Bianca Obermaier, Mutter von einem Sohn namens Noel, hat schon Arbeitserfahrung und ist weniger optimistisch: "Es ist schon schwierig - der Noel fängt im Herbst mit der Schule an -, dass man die Kinderbetreuung organisiert, es ist eine Kostensache, die Volksschule hört um 12:00, 13:00 Uhr auf, ich arbeite aber bis 14:00 Uhr, kann ihn frühestens um 15:00 Uhr abholen.“

Die PR-Spezialistin arbeitet Teilzeit und sieht sich benachteiligt: "Mir ist schon im Vorstellungsgespräch passiert, dass man mich gefragt hat: Was machen Sie, wenn ihr Kind krank ist? Naja, zu Hause bleiben halt. Ich glaube schon, dass ich einen Job nicht bekommen habe, weil ich ein Kind habe."

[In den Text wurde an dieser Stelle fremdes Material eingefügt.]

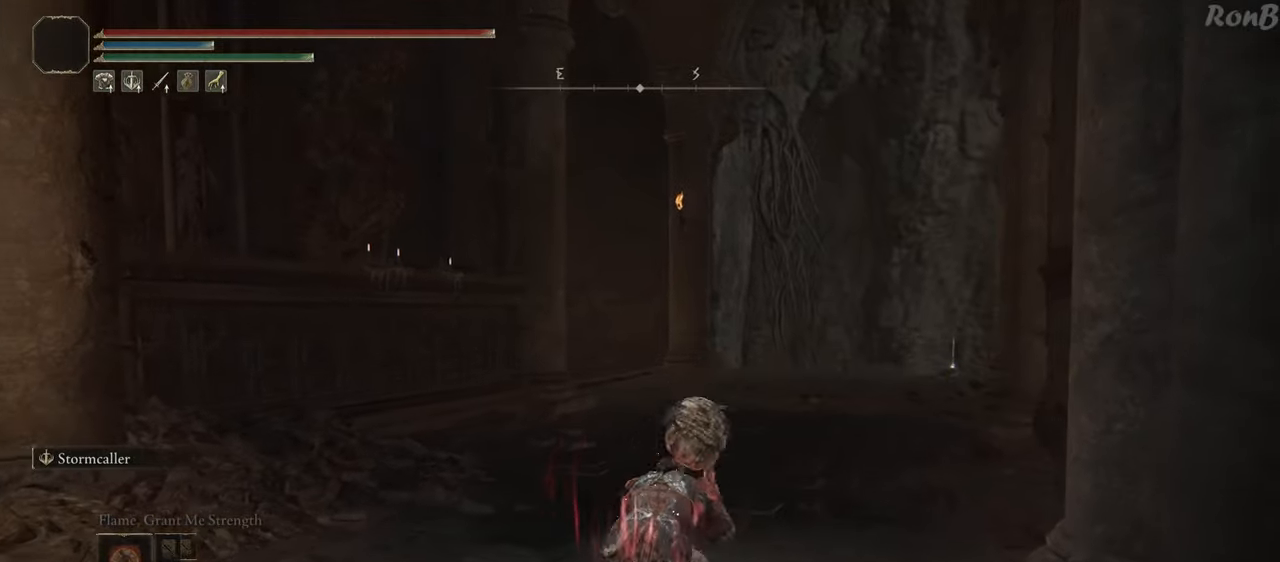
{"dt_ms": 500, "buttons": ["R1"], "left_stick": "up", "right_stick": "down-left", "events": [[133, "R2", "up"], [217, "right_stick", "down-left"]]}
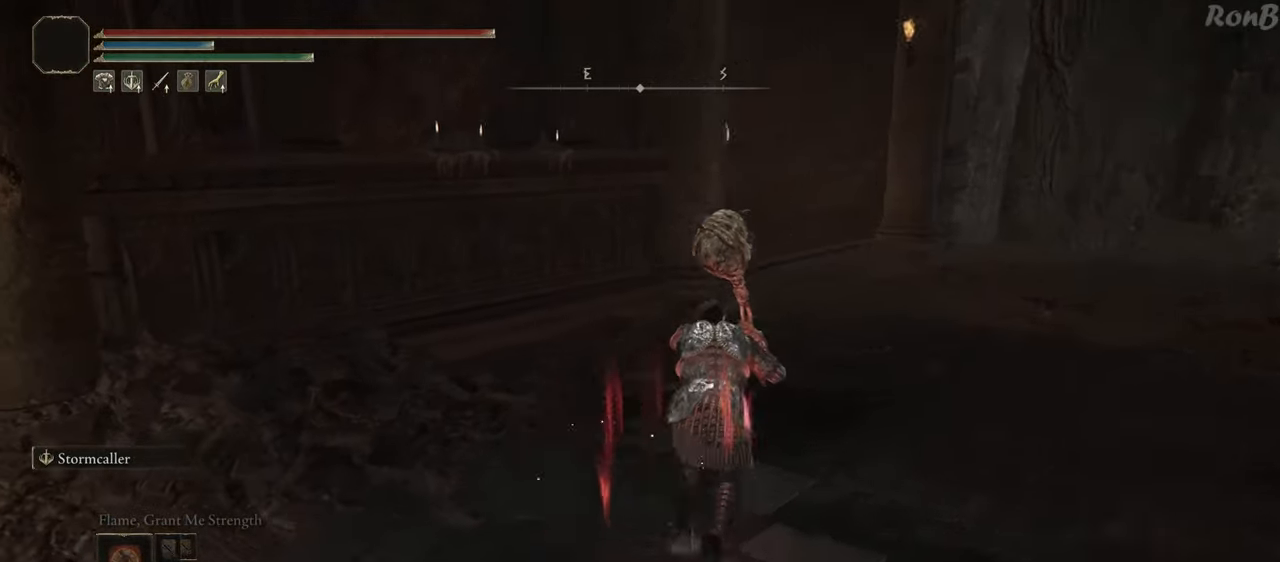
{"dt_ms": 500, "buttons": ["R1", "R2"], "left_stick": "up-right", "right_stick": "center", "events": [[33, "left_stick", "up-right"], [233, "left_stick", "right"], [317, "R2", "down"], [433, "right_stick", "center"], [483, "left_stick", "up-right"]]}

Hürden beim Wiedereinstieg

Egal in welcher privaten Situation diese Mütter sind, sie hatten Glück, denn sie haben einen Kinderbetreuungsplatz - eine wichtige Voraussetzung, dass sie überhaupt arbeiten können. Für Null- bis Zweijährige sind Kinderbetreuungsplätze in Österreich aber Mangelware, das erschwert den raschen Wiedereinstieg ins Berufsleben.

Nur 16 Prozent der Kindergeldbezieher mit Kleinkindern haben einen Platz, sei es Krippe oder Tagesmutter, rechnet die Arbeiterkammer (AK) vor. Doppelt so viele sollten es laut einer Zielvorgabe der Europäischen Union sein, sagt Ingrid Moritz, Frauenexpertin der AK. Es fehlen 40.000 Plätze. Österreichweit sind die Unterschiede groß: In Wien sind 27 Prozent der Null- bis Zweijährigen in Betreuung, in anderen Bundesländern, etwa Oberösterreich nur acht Prozent.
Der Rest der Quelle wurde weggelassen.